== Segment start ==

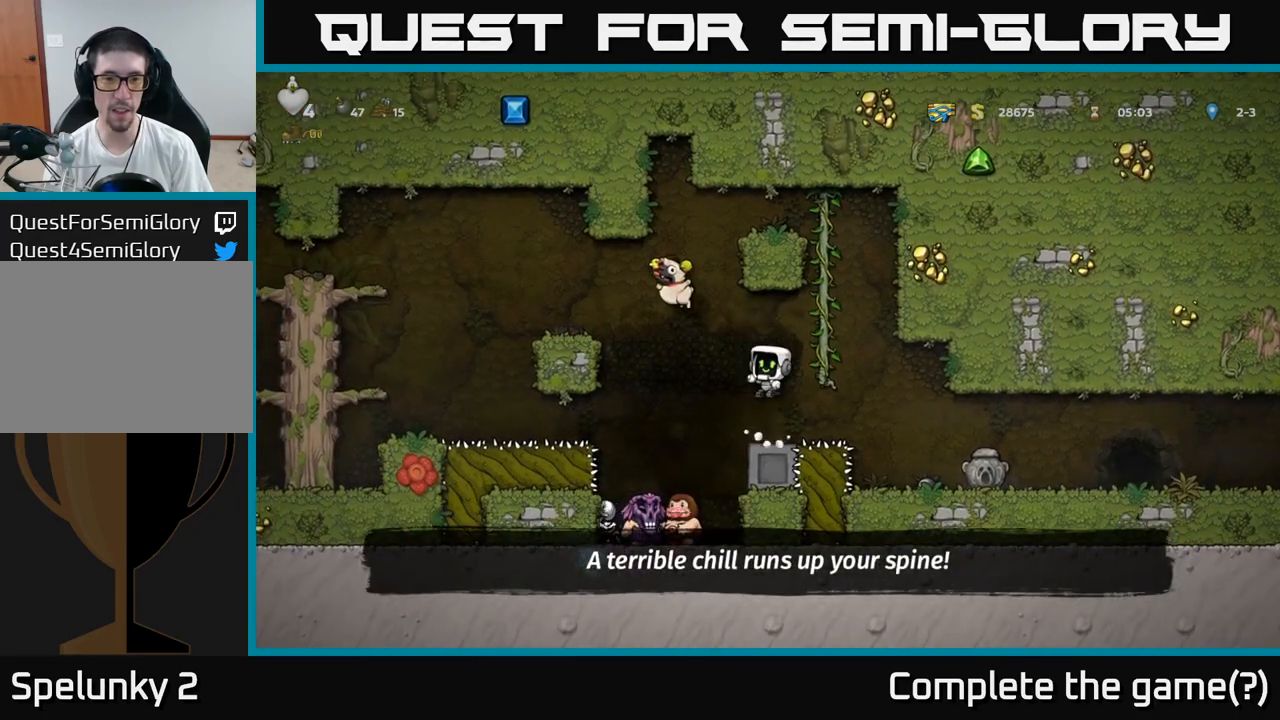
{"buttons": [], "left_stick": "right", "events": [[17, "left_stick", "center"], [283, "left_stick", "right"], [300, "A", "down"], [383, "A", "up"]]}
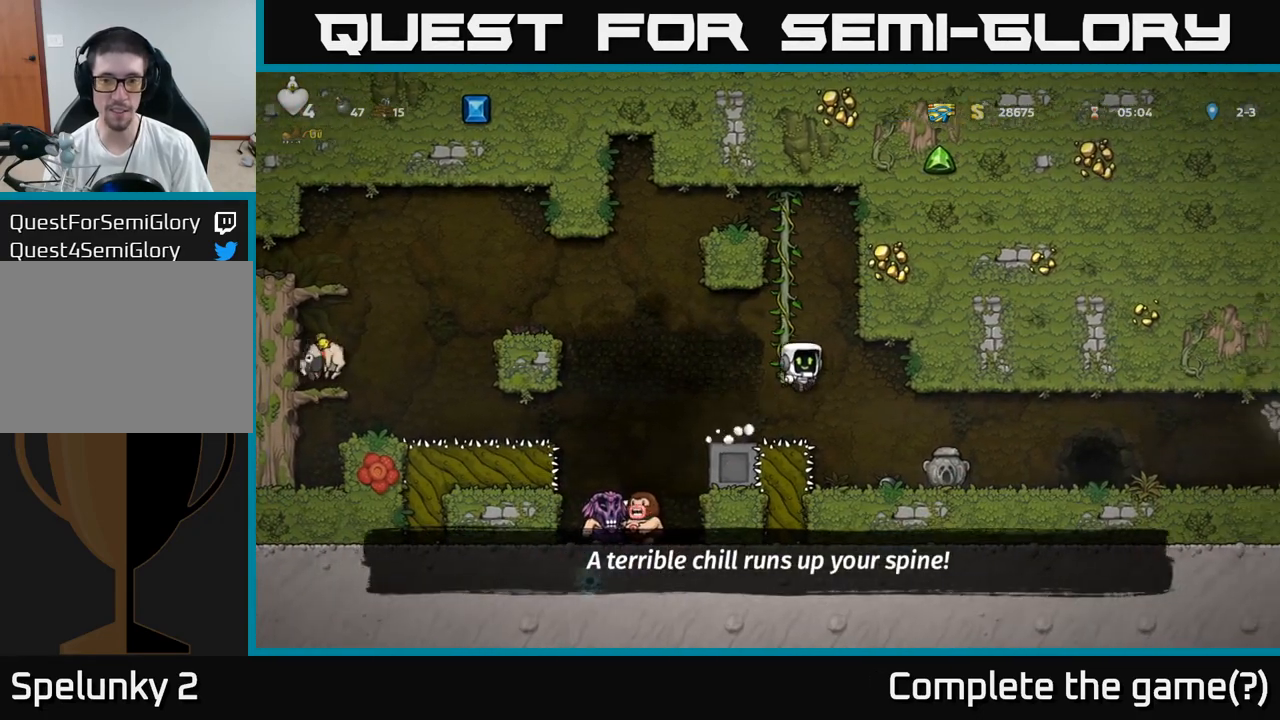
{"buttons": ["X"], "left_stick": "down", "events": [[150, "left_stick", "center"], [283, "left_stick", "right"], [367, "left_stick", "down"], [450, "X", "down"]]}
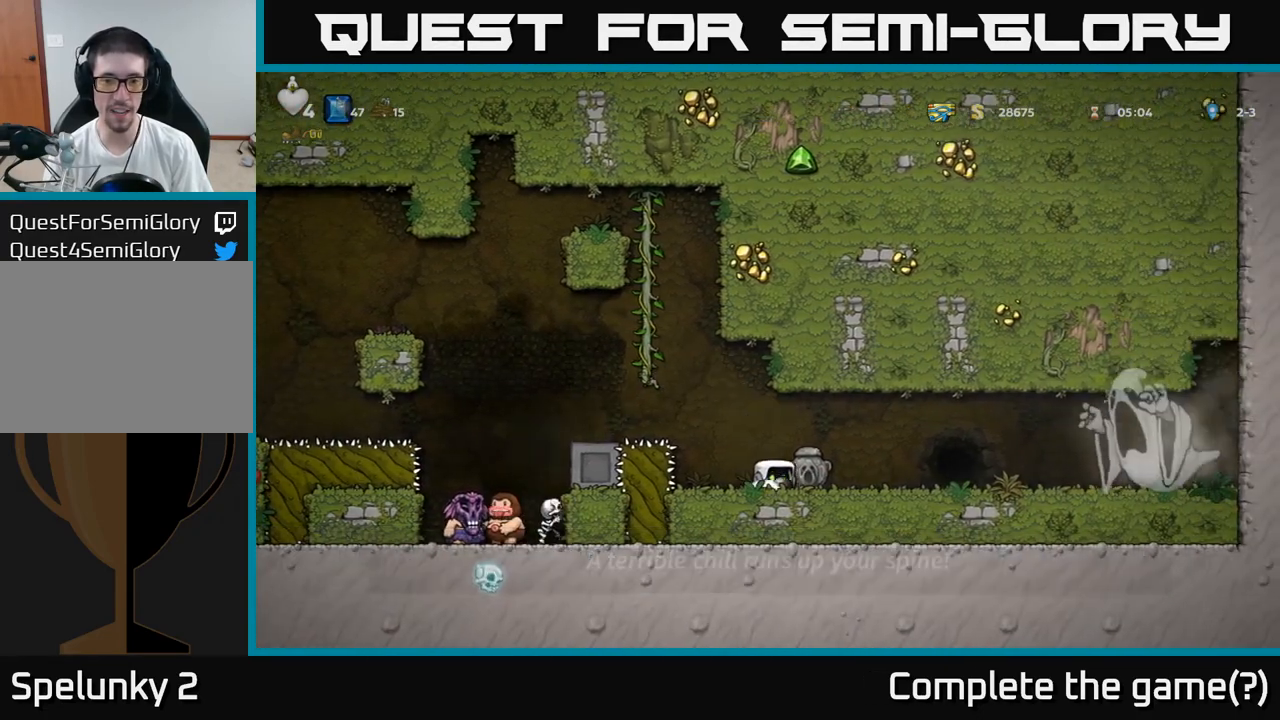
{"buttons": [], "left_stick": "down", "events": [[33, "X", "up"], [50, "left_stick", "right"], [150, "left_stick", "center"], [300, "left_stick", "down"]]}
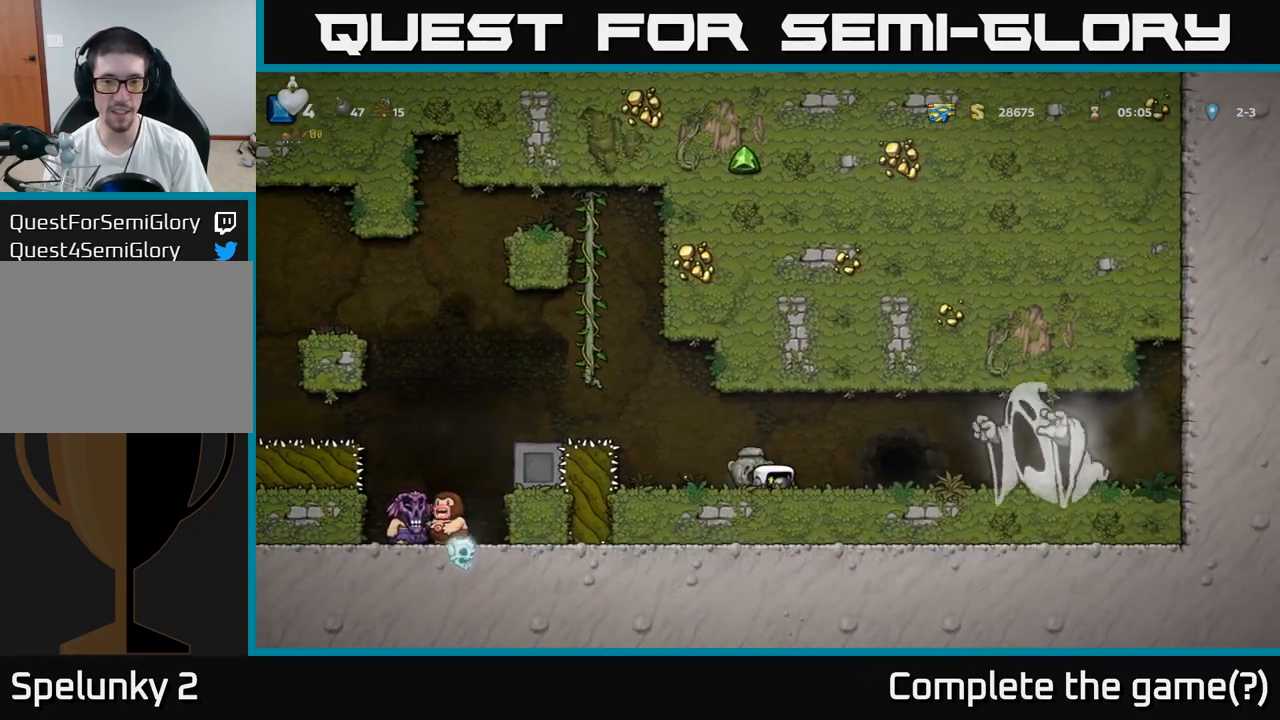
{"buttons": ["X"], "left_stick": "down", "events": [[67, "X", "down"], [133, "X", "up"], [267, "left_stick", "down-left"], [400, "left_stick", "down"], [417, "X", "down"]]}
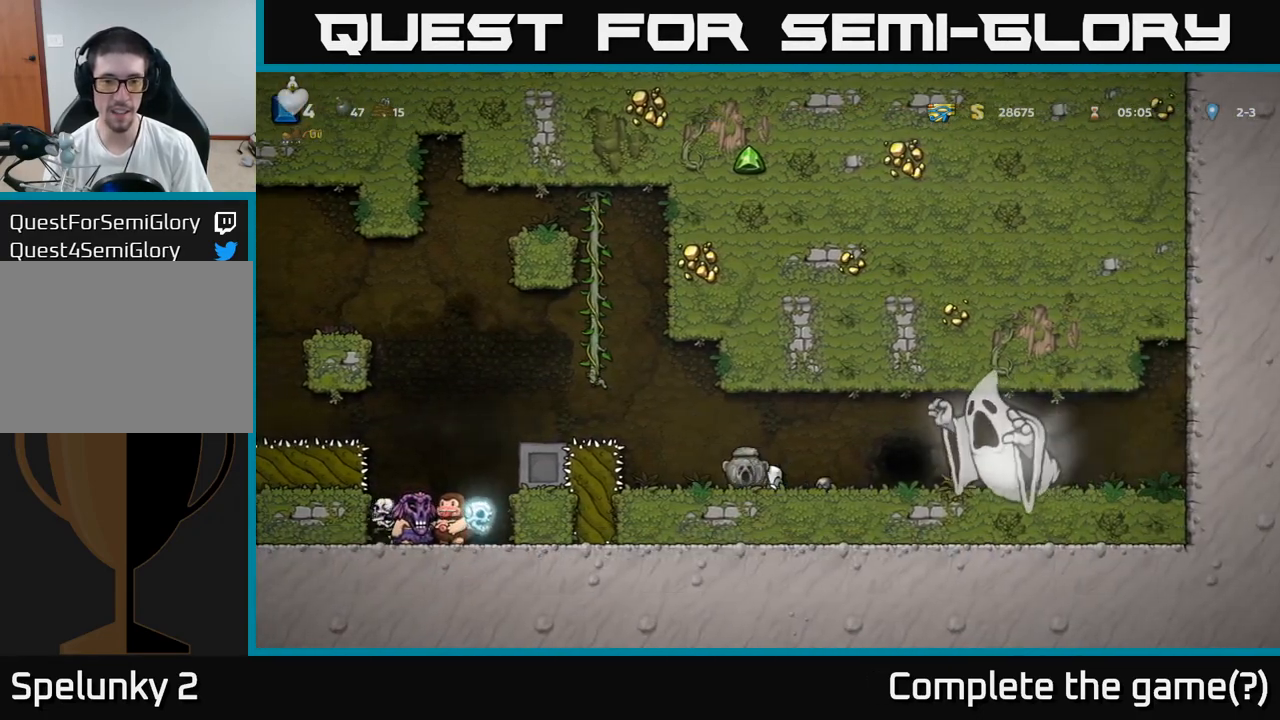
{"buttons": ["A"], "left_stick": "left", "events": [[17, "X", "up"], [117, "left_stick", "center"], [167, "left_stick", "left"], [250, "A", "down"]]}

== Segment end ==

What the exercise asks ▸ Please make an exact copy of the whole listing and leave out its pictures.

Solution for this exercise ▸
{"buttons": [], "left_stick": "right", "events": [[17, "left_stick", "center"], [283, "left_stick", "right"], [300, "A", "down"], [383, "A", "up"]]}
{"buttons": ["X"], "left_stick": "down", "events": [[150, "left_stick", "center"], [283, "left_stick", "right"], [367, "left_stick", "down"], [450, "X", "down"]]}
{"buttons": [], "left_stick": "down", "events": [[33, "X", "up"], [50, "left_stick", "right"], [150, "left_stick", "center"], [300, "left_stick", "down"]]}
{"buttons": ["X"], "left_stick": "down", "events": [[67, "X", "down"], [133, "X", "up"], [267, "left_stick", "down-left"], [400, "left_stick", "down"], [417, "X", "down"]]}
{"buttons": ["A"], "left_stick": "left", "events": [[17, "X", "up"], [117, "left_stick", "center"], [167, "left_stick", "left"], [250, "A", "down"]]}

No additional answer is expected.